La BCC fait de la lutte contre l’inflation son objectif principal, mais elle ne tient pas compte de ces différentes causes de l’inflation. Ses mesures monétaires se fondent sur les taux d’inflation globale qui sont instables en RDC, souvent à cause de fortes fluctuations des prix des produits de base ou des produits alimentaires. Du fait de cette instabilité d’un indice clé d’évolution des prix, les autorités de l’économie peuvent éprouver des difficultés à apprécier correctement la situation sous-jacente de l’inflation et ses perspectives d’évolution.

Pour lutter efficacement contre l’inflation, la BCC peut donc s’appuyer sur le taux d’inflation fondamentale, qui exclut ou minimise les variations les plus instables des prix de façon à mettre en lumière les composantes sous-jacentes, plus durables, c’est-à-dire structurelles.

ZE : Comment appréciez-vous la proposition de Laurent Mabiala selon laquelle « pour pallier à la rareté des devises, il conseillé aux Congolais de consommer  dans l’espace OHADA des produits tels que les haricots le maïs, le fufu, les beignets et les pains à la place des chinchards (mpiodi), et autres qui épuisent les devises à cause des importations » ?

ATB : A mon avis Cette recommandation n’est pas appropriée car, la dépréciation du taux de change s’est déjà répercutée sur les prix à la consommation par l’influence qu’elle a sur la demande de produits intérieurs depuis plusieurs mois. En effet, en RDC la transmission des variations du taux de change aux prix à la consommation et très élevée. Cette forte transmission du taux de change vers l’inflation se fait de la manière suivante.
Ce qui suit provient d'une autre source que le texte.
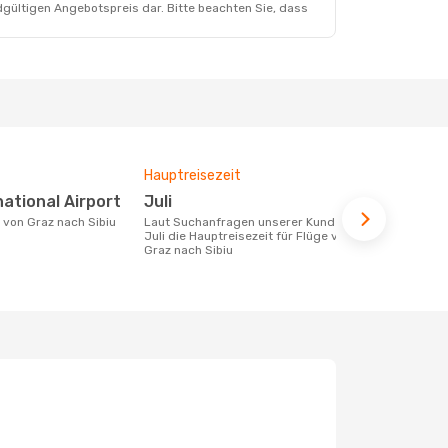
dgültigen Angebotspreis dar. Bitte beachten Sie, dass
Hauptreisezeit
Durchschnit
rnational Airport
Juli
311 €
e von Graz nach Sibiu
Laut Suchanfragen unserer Kunden ist
Der durchschnittliche Preis für Flüge
Juli die Hauptreisezeit für Flüge von
von Graz nac
Graz nach Sibiu
Dieser Preis
6 Monate be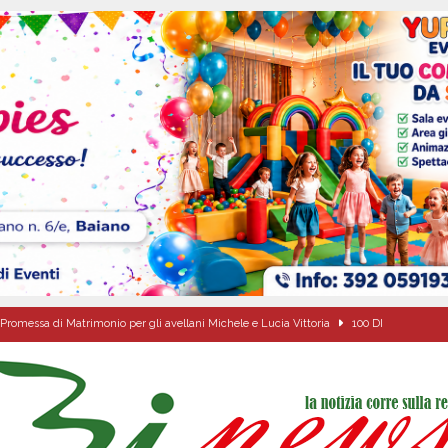
Promessa di Matrimonio per gli avellani Michele e Lucia Vittoria
100 DI
ipula protolocco d’intesa con la guardia Agroforestale Italiana
SALERNO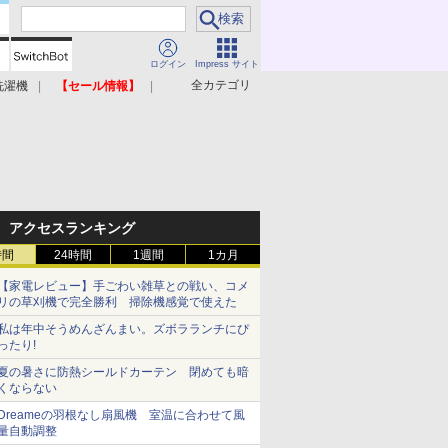
ログイン
Impress サイト
全カテゴリ
洗濯機
【セール情報】
照明器具
美容家電
アクセスランキング
時間
24時間
1週間
1カ月
【家電レビュー】手ごわい雑草との戦い、コメ
リの草刈機で完全勝利 掃除機感覚で使えた
私は年中そうめんざんまい。ズボラランチにぴ
ったり!
夏の暑さに防熱シールドカーテン 閉めても暗
くならない
Dreameの羽根なし扇風機 室温に合わせて風
量自動調整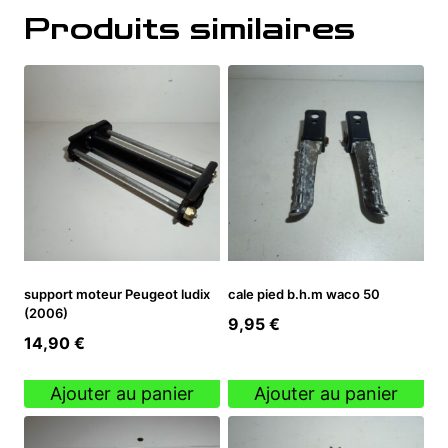
Produits similaires
support moteur Peugeot ludix
cale pied b.h.m waco 50
(2006)
9,95
€
14,90
€
Ajouter au panier
Ajouter au panier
Dans un premier temps, le taux de change nominal affecte le prix domestique des biens importés qui entre dans l’IPC. En effet, les mouvements du taux de change se répercutent d’abord sur les prix à l’importation. Ceci s’observe directement par le canal de renchérissement des prix des biens importés qui entre dans l’IPC. Les variations des prix à l’importation influent enfin sur les prix à la consommation. La mesure dans laquelle ces changements se transmettent à l’indice des prix à la consommation dépend de la part qu’occupent les biens importés dans le panier de consommation. La RDC importe plus de produits qu’elle en produise. Le fait que l’économie congolaise est plus dépendante de l’extérieur, la dépréciation du change a toujours des répercussions d’autant plus marquées sur les prix domestiques.
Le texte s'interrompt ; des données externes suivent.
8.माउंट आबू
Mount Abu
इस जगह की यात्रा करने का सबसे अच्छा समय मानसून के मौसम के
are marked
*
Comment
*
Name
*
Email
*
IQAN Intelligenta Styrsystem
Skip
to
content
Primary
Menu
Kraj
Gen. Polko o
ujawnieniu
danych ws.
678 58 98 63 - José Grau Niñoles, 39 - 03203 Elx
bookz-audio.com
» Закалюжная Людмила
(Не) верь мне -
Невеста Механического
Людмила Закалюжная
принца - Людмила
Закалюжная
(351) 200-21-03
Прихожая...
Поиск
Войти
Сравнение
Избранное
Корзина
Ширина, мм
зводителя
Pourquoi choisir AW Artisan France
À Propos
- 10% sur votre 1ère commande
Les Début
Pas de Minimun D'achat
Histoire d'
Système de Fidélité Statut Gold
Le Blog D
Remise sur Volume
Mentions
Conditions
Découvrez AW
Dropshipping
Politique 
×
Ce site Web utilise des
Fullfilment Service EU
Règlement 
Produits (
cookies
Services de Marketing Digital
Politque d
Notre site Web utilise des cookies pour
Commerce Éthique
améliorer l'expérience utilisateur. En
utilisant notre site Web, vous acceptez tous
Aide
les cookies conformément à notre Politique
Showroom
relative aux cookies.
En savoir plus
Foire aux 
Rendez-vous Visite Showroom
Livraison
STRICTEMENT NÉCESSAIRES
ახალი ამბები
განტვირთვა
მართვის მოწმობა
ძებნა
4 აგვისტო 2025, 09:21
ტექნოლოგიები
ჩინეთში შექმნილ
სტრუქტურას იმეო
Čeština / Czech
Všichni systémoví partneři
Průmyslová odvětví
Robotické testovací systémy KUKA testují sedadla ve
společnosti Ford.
A RE(LIRE) : L’appréciation du taux de dollar américain sur le marché congolais est factice, selon le Pr Laurent Mabiala

Dans un deuxième canal, le taux de change réel affecte le prix relatif entre biens domestiques et étrangers qui affecte la demande pour les biens domestiques et ainsi la demande globale et l’inflation.  En effet, même si l’économie est moins diversifiée et importe plus, la variation du taux de change se répercute également sur les prix à la consommation par l’influence qu’elle a sur la demande de produits intérieurs. Du fait d’un changement du prix relatif entre biens domestiques et biens étrangers, une dépréciation donnant ainsi lieu à une majoration du prix des biens importés fait augmenter la demande de biens produits nationaux (produits alimentaires, les ciments, et tous les produits cités par professeur Laurent Mabiala) qui concurrencent les importations.
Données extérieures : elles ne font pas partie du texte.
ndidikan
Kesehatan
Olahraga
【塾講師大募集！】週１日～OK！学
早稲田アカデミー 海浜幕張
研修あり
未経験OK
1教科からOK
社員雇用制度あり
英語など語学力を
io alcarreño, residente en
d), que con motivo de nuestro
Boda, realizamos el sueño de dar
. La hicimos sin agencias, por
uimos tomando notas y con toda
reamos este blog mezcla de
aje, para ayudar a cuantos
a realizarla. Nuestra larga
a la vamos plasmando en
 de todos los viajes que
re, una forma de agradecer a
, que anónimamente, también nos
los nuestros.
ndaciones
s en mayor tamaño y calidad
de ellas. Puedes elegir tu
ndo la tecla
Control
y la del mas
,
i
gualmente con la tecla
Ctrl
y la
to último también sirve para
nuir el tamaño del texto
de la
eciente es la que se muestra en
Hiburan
Enfin, dans le troisième canal, parce que la dépréciation du taux de change augmente les prix des biens d’importation concurrents et exportables, elle peut exercer une pression sur les salaires en raison de son effet sur le coût de la vie. L’évolution du taux de change devient ainsi un signal important pour les anticipations d’inflation. Une dépréciation du change va amener en effet, les agents privés à réviser leurs anticipations d’inflation à la hausse, qui vont se répercuter sur les prix intérieurs et les salaires nominaux. En augmentant, les salaires poussent encore davantage à la hausse du niveau général des prix de l’économie.